A word-for-word copy of the entries is the only acceptable reply.
- Opening Delimiter -
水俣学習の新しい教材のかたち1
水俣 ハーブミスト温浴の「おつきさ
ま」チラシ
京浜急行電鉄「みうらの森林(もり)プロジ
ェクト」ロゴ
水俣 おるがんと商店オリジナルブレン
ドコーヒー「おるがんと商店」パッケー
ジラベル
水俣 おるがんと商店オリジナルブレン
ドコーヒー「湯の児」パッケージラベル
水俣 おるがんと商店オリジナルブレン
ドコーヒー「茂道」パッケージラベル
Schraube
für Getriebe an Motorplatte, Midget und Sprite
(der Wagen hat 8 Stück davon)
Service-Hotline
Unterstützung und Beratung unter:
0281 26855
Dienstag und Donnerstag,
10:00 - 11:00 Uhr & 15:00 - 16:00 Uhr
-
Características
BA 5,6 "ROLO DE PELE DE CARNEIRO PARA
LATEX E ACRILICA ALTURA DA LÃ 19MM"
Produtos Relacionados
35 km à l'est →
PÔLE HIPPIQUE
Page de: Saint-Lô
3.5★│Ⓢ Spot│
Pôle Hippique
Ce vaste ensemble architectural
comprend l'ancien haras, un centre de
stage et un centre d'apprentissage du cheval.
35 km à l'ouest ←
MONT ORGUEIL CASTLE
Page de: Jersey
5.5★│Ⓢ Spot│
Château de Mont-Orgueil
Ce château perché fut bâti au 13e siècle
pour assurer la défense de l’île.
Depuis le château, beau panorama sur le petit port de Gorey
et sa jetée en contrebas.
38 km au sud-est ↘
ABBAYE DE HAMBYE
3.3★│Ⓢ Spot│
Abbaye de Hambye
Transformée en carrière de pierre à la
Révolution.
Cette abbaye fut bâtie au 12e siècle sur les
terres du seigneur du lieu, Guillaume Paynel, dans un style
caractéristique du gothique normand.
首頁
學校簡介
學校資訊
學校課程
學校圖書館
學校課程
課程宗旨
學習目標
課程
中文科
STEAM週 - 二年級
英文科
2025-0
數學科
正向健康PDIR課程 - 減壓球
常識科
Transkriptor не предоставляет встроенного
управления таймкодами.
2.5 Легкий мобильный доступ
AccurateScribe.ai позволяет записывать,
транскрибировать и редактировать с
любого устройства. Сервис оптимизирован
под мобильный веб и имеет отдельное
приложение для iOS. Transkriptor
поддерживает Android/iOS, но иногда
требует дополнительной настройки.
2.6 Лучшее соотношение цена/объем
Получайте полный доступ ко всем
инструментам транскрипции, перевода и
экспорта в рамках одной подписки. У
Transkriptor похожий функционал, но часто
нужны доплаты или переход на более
- Closing Delimiter -
§ **Result**:
水俣学習の新しい教材のかたち1
水俣 ハーブミスト温浴の「おつきさ
ま」チラシ
京浜急行電鉄「みうらの森林(もり)プロジ
ェクト」ロゴ
水俣 おるがんと商店オリジナルブレン
ドコーヒー「おるがんと商店」パッケー
ジラベル
水俣 おるがんと商店オリジナルブレン
ドコーヒー「湯の児」パッケージラベル
水俣 おるがんと商店オリジナルブレン
ドコーヒー「茂道」パッケージラベル
Schraube
für Getriebe an Motorplatte, Midget und Sprite
(der Wagen hat 8 Stück davon)
Service-Hotline
Unterstützung und Beratung unter:
0281 26855
Dienstag und Donnerstag,
10:00 - 11:00 Uhr & 15:00 - 16:00 Uhr
-
Características
BA 5,6 "ROLO DE PELE DE CARNEIRO PARA
LATEX E ACRILICA ALTURA DA LÃ 19MM"
Produtos Relacionados
35 km à l'est →
PÔLE HIPPIQUE
Page de: Saint-Lô
3.5★│Ⓢ Spot│
Pôle Hippique
Ce vaste ensemble architectural
comprend l'ancien haras, un centre de
stage et un centre d'apprentissage du cheval.
35 km à l'ouest ←
MONT ORGUEIL CASTLE
Page de: Jersey
5.5★│Ⓢ Spot│
Château de Mont-Orgueil
Ce château perché fut bâti au 13e siècle
pour assurer la défense de l’île.
Depuis le château, beau panorama sur le petit port de Gorey
et sa jetée en contrebas.
38 km au sud-est ↘
ABBAYE DE HAMBYE
3.3★│Ⓢ Spot│
Abbaye de Hambye
Transformée en carrière de pierre à la
Révolution.
Cette abbaye fut bâtie au 12e siècle sur les
terres du seigneur du lieu, Guillaume Paynel, dans un style
caractéristique du gothique normand.
首頁
學校簡介
學校資訊
學校課程
學校圖書館
學校課程
課程宗旨
學習目標
課程
中文科
STEAM週 - 二年級
英文科
2025-0
數學科
正向健康PDIR課程 - 減壓球
常識科
Transkriptor не предоставляет встроенного
управления таймкодами.
2.5 Легкий мобильный доступ
AccurateScribe.ai позволяет записывать,
транскрибировать и редактировать с
любого устройства. Сервис оптимизирован
под мобильный веб и имеет отдельное
приложение для iOS. Transkriptor
поддерживает Android/iOS, но иногда
требует дополнительной настройки.
2.6 Лучшее соотношение цена/объем
Получайте полный доступ ко всем
инструментам транскрипции, перевода и
экспорта в рамках одной подписки. У
Transkriptor похожий функционал, но часто
нужны доплаты или переход на более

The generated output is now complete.